Ia melihat sang anak sedang duduk di atas kasur sambil bersandar ke tembok. Kedua kakinya ia peluk sangat erat seolah-olah sedang memeluk orang lain.

Elisa tebak anak itu memang tidak kembali tertidur setelah mimpi buruk yang menimpanya. Wanita itu melangkahkan kakinya sepelan mungkin agar tidak menghasilkan suara yang mengganggu.

"Mau makan apa pagi ini? Mama bakalan masakin apa aja buat Sean," katanya pelan.

Lelaki itu menggeleng. "Sean gak laper."

"Tapi perut Sean kosong, jadi harus diisi. Minum susu aja dulu ya, gimana?" tanya Elisa lagi.

Lagi-lagi Sean menggeleng. "Perut Sean gak kosong kok," balasnya.

"Yaudah, kalo laper bilang mama ya." Elisa meninggalkan Sean yang masih enggan untuk mengubah posisinya. Ia duduk di sofa dan berdiam diri. Ia memandangi pintu kamar anak kesayangannya.

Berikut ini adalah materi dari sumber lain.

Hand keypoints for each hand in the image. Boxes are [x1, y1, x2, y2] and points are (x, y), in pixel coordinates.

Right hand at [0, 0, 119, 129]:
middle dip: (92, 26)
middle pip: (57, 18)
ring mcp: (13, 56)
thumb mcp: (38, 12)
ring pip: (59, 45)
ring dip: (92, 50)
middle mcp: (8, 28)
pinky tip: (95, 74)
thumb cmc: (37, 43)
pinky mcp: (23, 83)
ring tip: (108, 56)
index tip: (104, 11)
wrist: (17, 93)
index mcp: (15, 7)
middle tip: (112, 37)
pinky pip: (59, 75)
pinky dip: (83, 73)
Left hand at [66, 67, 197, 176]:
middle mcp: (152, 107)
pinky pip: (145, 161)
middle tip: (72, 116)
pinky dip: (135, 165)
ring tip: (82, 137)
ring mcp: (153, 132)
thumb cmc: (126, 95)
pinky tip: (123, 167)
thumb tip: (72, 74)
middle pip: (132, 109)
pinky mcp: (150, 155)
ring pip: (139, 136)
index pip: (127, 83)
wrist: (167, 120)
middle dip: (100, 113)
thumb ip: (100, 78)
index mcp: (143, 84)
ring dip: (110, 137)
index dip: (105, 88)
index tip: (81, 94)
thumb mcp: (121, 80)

Ia jadi teringat saat dirinya pertama kali bertemu dengan lelaki bernasib malang itu. Saat itu ia baru saja pulang mengantarkan baju pesanan pelanggannya. Di sebuah gang sempit, ia melihat seorang anak laki-laki berumur sekitar 10 tahun dengan penampilan yang kusam bersandar di sebuah pilar rumah kosong.

Karena merasa kasihan, ia mencoba untuk menghampirinya. "Nak, kamu kenapa tidur di sini?" tanyanya sambil menepuk pundak anak itu pelan.

Bukannya menjawab, anak itu hanya diam memandanginya. Prasangka-prasangka buruk tentang anak itu muncul di pikiran Elisa. Apakah anak ini ditelantarkan? Apa lagi melihat tubuh anak itu yang terlampau kurus seperti kekurangan gizi. Tulang pipinya sangat terlihat jelas. Pemandangan yang tidak biasa ia lihat pada anak-anak. Seharusnya anak kecil pada umumnya memiliki tubuh yang gempal dan wajah yang bulat, bukan?

"Rumah kamu di mana?"

Kali ini anak itu meresponnya dengan gelengan kepala. Entah apa maksudnya, mungkin anak itu tidak tahu di mana rumahnya atau memang tidak memiliki rumah. "Mau ikut ibu? Rumah ibu sedikit jauh dari sini, tapi rumah ibu aman kok. Kamu bisa istirahat di sana."

Anak itu menggeleng lagi. Memang ajakannya sedikit terdengar seperti penculik yang sedang melontarkan kebohongan agar targetnya mau ikut dengannya. Tapi ketahuilah, ia benar-benar ingin menjaganya dan mengurusinya.

"Kamu mau es krim? Dekat sini ada toko es krim kalau gak salah," kata Elisa.

Mata anak itu melebar. "Es krim? Sean mau es krim ...." katanya lirih.

Senyum Elisa merekah. "Yaudah ayo ikut ibu. Kita beli es krim banyak-banyak ya?"

Mereka berdua pun berjalan menyusuri gang itu, Elisa menggenggam tangan anak itu erat dan penuh kehangatan bagaikan seorang ibu yang sedang berjalan dengan anaknya. Saat tangan kecil itu bertaut dengan tangannya, wanita itu merasa diberikan tanggung jawab oleh Tuhan untuk menjaga si pemilik tangan kecil itu, ia tidak ingin melepas genggaman itu. Ia ingin terus menggenggam tangan kecil itu sampai tangan kecil itu tumbuh menjadi lebih besar dari tangannya sendiri.

"Sean mau rasa apa?" tanya Elisa.

"Yang hijau itu, mau," pintanya sambil menunjuk ke pendingin es krim. Elisa pun memesan es krim rasa mint chocolate untuk anak yang ia panggil Sean itu.

Setelah memesan, Sean memakan es krimnya. Sambil menunggu taksi datang, Elisa berbincang ringan dengan anak yang baru ia temui beberapa waktu lalu. Banyak hal yang harus ia ketahui tentangnya.